In response, I say to reticent management teams and board’s that positioning and aligning a company’s intangible assets to extract value and create/enhance competitive advantages involves several processes or steps, that are worthy of their time and attention, starting with…

1. Acquiring a genuine curiosity about identifying the intangible assets a company produces and/or has acquired.

2. Recognizing that intangible assets exist in many different formats and contexts other than merely goodwill.

3. Learning how to identify centers, clusters, and origins of intangibles within a company. 

Unfortunately, in far too many instances, management teams and boards initially learn about the existence and/or value of their firm’s intangible assets under distressed circumstances, i.e., the assets have been lost, stolen, undermined, or the commencement of a merger-acquisition in which case it may be too late to fully (economically) benefit from those assets.  That’s because, intangible assets are often perishable and readily transferable, and once compromised, recovery can be costly, time consuming, and seldom whole.

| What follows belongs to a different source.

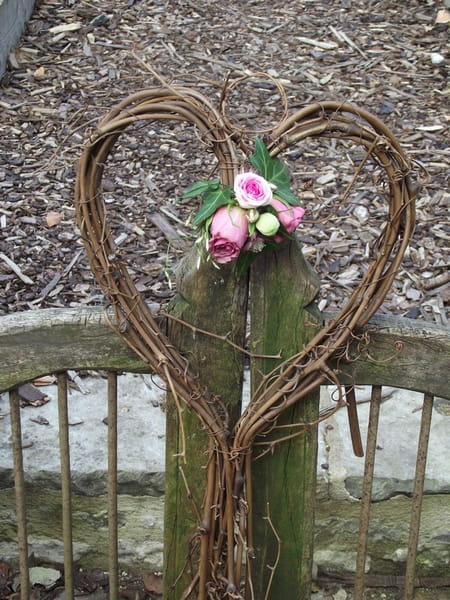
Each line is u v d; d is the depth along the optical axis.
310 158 3.91
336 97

Interestingly, in 2004, Deloitte teamed with the Economist Intelligence Unit to conduct a survey titled; ‘In the dark: What boards and executives don’t know about the health of their businesses’.  The survey produced three key findings related to the importance that boards and senior managers should attach to tracking non-financial aspects of their company’s performance, i.e., its intangible assets.

The Deloitte study revealed…

1. Factors driving boards and senior managers to monitor key non-financial performance indicators as:

    a. increasing global competition

    b. growing customer/stakeholder influences

    c. greater awareness of risks to company reputation (which is an intangible asset), and

    d. accelerated product innovation

2.  Despite the growing need to monitor a company’s non-financial vital signs, i.e., intangible assets, most boards and senior managers still struggle to do so.

3.  The biggest obstacles to enabling boards and senior management to track non-financial vital signs of their business are:

    a. lack of sophisticated measures, and

    b. doubts that they truly matter.

4.  An overwhelming majority of respondents (90+% to 78%) described ‘critical and important drivers to (their company’s) success’ as:

  • customer satisfaction
  • service quality
  • efficiency and effectiveness of business processes
  • brand strength
  • innovation, and
  • quality of relationships with external stakeholders

Please note that each of the above constitute intangible assets!

Understanding and taking affirmative steps to identify, unravel, exploit, and extract as much value as possible from a company’s intangible assets is not rocket science, it’s just a very prudent business practice today!